Extract each line of the material below that contains the word "needs".

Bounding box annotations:
****************
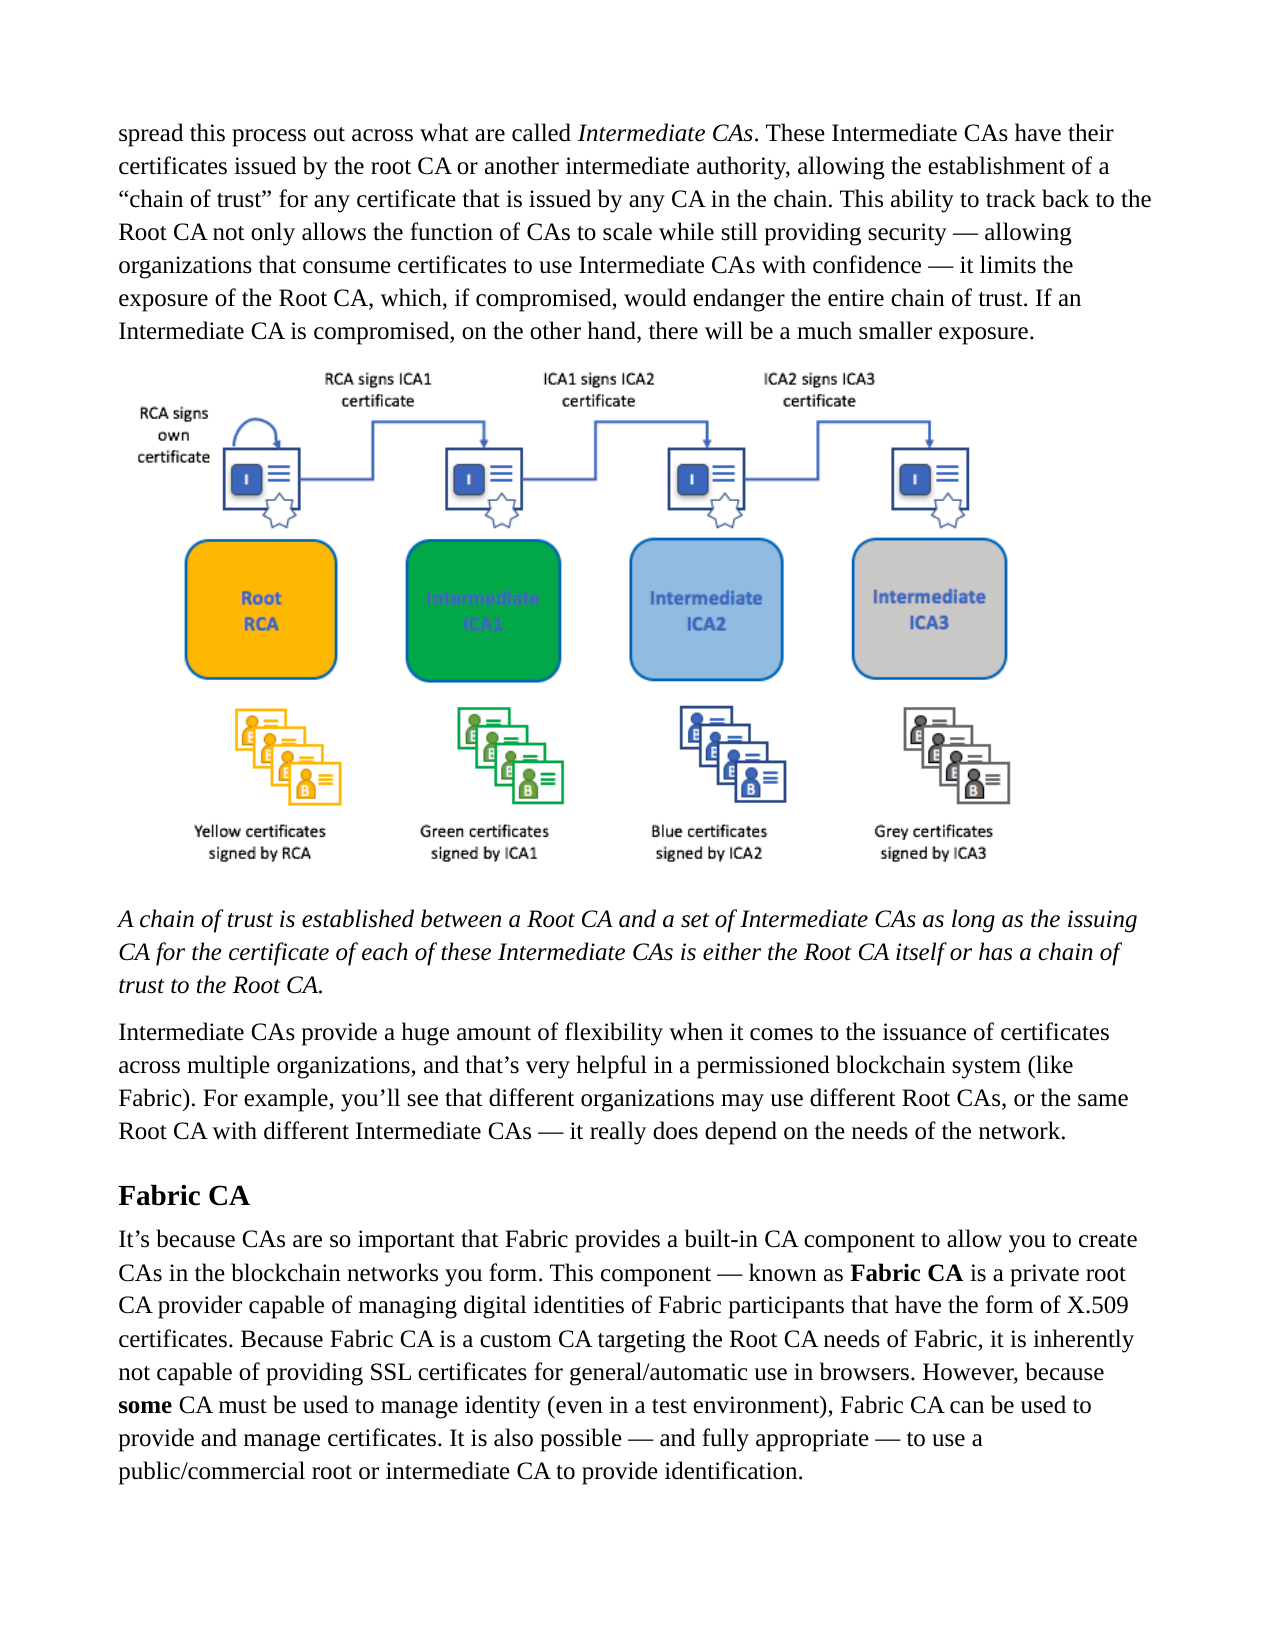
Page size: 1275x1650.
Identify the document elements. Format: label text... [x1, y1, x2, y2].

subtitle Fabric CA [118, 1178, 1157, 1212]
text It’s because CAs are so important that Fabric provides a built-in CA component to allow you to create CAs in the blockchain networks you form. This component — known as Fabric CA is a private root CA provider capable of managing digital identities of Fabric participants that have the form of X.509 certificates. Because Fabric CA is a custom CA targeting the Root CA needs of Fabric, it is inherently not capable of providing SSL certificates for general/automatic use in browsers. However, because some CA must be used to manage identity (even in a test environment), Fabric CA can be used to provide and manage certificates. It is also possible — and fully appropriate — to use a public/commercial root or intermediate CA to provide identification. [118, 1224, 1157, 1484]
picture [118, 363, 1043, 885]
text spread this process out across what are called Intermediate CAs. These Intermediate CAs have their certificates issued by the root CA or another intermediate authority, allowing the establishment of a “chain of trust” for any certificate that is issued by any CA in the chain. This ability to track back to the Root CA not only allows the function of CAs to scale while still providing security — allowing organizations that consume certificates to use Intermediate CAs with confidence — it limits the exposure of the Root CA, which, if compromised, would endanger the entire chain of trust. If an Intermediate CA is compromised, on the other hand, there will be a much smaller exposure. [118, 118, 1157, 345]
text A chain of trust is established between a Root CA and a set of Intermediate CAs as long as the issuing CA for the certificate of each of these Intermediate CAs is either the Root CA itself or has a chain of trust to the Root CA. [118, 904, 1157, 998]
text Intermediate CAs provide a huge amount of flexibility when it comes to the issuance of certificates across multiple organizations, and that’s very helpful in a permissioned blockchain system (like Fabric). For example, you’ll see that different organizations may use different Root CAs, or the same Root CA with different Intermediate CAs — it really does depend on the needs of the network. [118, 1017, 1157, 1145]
****************
# [Written answer]
text It’s because CAs are so important that Fabric provides a built-in CA component to allow you to create CAs in the blockchain networks you form. This component — known as Fabric CA is a private root CA provider capable of managing digital identities of Fabric participants that have the form of X.509 certificates. Because Fabric CA is a custom CA targeting the Root CA needs of Fabric, it is inherently not capable of providing SSL certificates for general/automatic use in browsers. However, because some CA must be used to manage identity (even in a test environment), Fabric CA can be used to provide and manage certificates. It is also possible — and fully appropriate — to use a public/commercial root or intermediate CA to provide identification. [118, 1224, 1157, 1484]
text Intermediate CAs provide a huge amount of flexibility when it comes to the issuance of certificates across multiple organizations, and that’s very helpful in a permissioned blockchain system (like Fabric). For example, you’ll see that different organizations may use different Root CAs, or the same Root CA with different Intermediate CAs — it really does depend on the needs of the network. [118, 1017, 1157, 1145]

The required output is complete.